Где-то недалеко, должно быть в овраге, грозно и сердито рокотал водяной поток. Далёкая звезда, засмотревшаяся было сквозь дырявую крышу риги, испугавшись чего-то, исчезла. Стало ещё темней.
Фрося резко повернулась лицом к Ивану, глянула на него испуганно блеснувшими глазами.
— И долго вы ещё будете прятаться?
— А кто ж его знает?
— А вдруг тебя…
— Что?
— Андрей Гурьяныч Савкин к вам вечор заходил. Я видала.
— Нюхает, пёс…
Фрося промолчала.
Под самым коньком крыши дважды прокричал сыч и вспорхнул в непроглядной черни ночи. Вверху замелькали зеленоватые точки его круглых фосфорических глаз.
Фрося развернула стёганое одеяло и укрыла им Ивана. Сама сидела рядом, сидела до тех пор, пока он не притянул её к себе.
Утром вопреки первоначальному своему намерению Фрося не пошла к Аннушке, а направилась прямо домой, даже не пытаясь придумывать предлогов своего отсутствия. Сейчас она липом к лицу встретится с Харламовыми, которых, за исключением свёкра и своих детей, — ведь они тоже Харламовы! — в ту минуту ненавидела лютой ненавистью. О, сколько бы она отдала за то, чтоб только не видеть откровенно осуждающих взглядов тихой Пиады и бабушки Настасьи, вопросительного, сочувствующего и испуганно-недоуменного взгляда Дарьюшки, хитрого подмигивания Петра Михайловича, которому, кажется, на всё наплевать, удивлённых, умных, жалеющих и всё понимающих глаз Дарьюшкиного Ванюшки!
Спроси её сейчас, за что же она их так ненавидела, она, вероятно, не вдруг бы поняла, о чём её спрашивают, а поняв наконец, обвинила бы во всём только самое себя. И всё-таки, войдя в избу, она посмотрела на них всех сразу твёрдым, долгим и нескрываемо враждебным взглядом. Да, она ненавидела этих, в сущности-то, очень добрых к ней и даже любящих её людей. Ненавидела за одно то, что испытывала большой страх, грех и вину перед ними, за их несомненное право презирать её, за те великие душевные муки, которые причиняли ей эти хорошие люди уже одним тем, что существовали, что встреча с ними была для неё жестокой нравственной пыткой, что не будь их, не было бы и половины её страданий.

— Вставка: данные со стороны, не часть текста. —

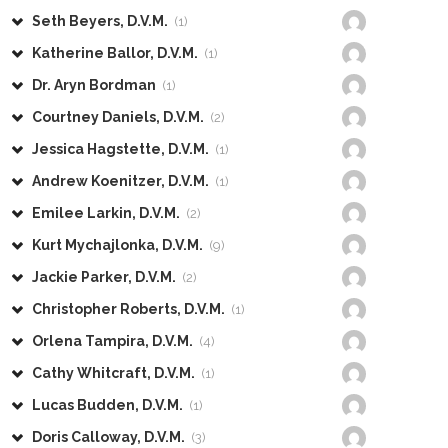
Seth Beyers, D.V.M.
(1)
Katherine Ballor, D.V.M.
(1)
Dr. Aryn Bordman
(1)
Courtney Daniels, D.V.M.
(2)
Jessica Hagstette, D.V.M.
(1)
Andrew Koenitzer, D.V.M.
(1)
Emilee Larkin, D.V.M.
(2)
Kurt Mychajlonka, D.V.M.
(9)
Jackie Parker, D.V.M.
(2)
Christopher Roberts, D.V.M.
(1)
Orlena Tampira, D.V.M.
(4)
Cathy Whitcraft, D.V.M.
(1)
Lucas Budden, D.V.M.
(1)
Doris Calloway, D.V.M.
(3)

— Эх, паря!.. — услышала Фрося за своей спиной, когда быстро уходила в переднюю.
Это сказала свекровь. Олимпиада Григорьевна умела вкладывать в этот свой вздох множество оттенков разнообразнейших чувств. Когда, бывало, её младший сын Павел возвращался с гулянки очень поздно, она тоже, выйдя на крыльцо, всплёскивала руками и говорила: «Эх, паря!..» Тут были и удивление, и сожаление, и незлобливый выговор, и бесконечная любовь, неумело маскируемая ворчливостью и внешним осуждением. Павел легко и безошибочно распознавал всю эту маскировку, отбрасывал её прочь, и на его долю доставалась только любовь, преданная и вечная любовь матери к своему детищу. Теперь же Фрося отчётливо различала во вздохе той же тихой Пиады нечто совершенно иное — тут прозвучали одновременно любовь и ненависть: любовь к сыну Николаю, особенно сильная и острая оттого, что его не было дома, рядом с нею, матерью, и столь же острая ненависть к изменившей ему невестке.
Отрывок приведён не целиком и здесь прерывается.